**WHAT THE TASK ASKS**
Images aside, return all the entries exactly.

(Records from a collection)
»»
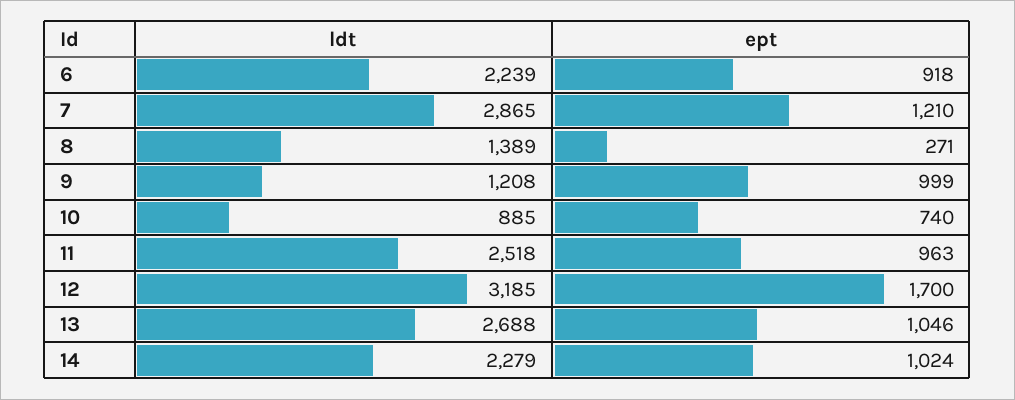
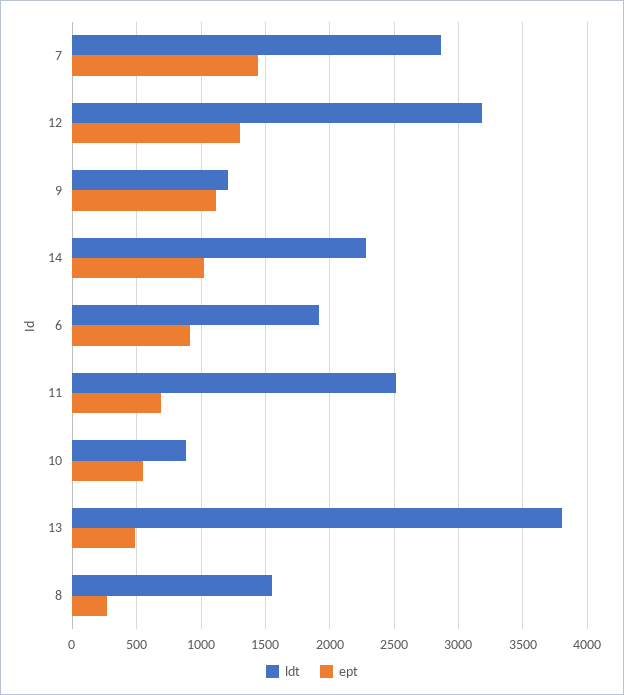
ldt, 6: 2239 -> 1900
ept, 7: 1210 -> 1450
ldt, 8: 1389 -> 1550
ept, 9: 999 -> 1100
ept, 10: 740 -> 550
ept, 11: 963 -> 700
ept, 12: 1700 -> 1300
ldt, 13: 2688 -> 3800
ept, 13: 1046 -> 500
««
**ANSWER FOR THE TASK**
ldt, 6: 2239 -> 1900
ept, 7: 1210 -> 1450
ldt, 8: 1389 -> 1550
ept, 9: 999 -> 1100
ept, 10: 740 -> 550
ept, 11: 963 -> 700
ept, 12: 1700 -> 1300
ldt, 13: 2688 -> 3800
ept, 13: 1046 -> 500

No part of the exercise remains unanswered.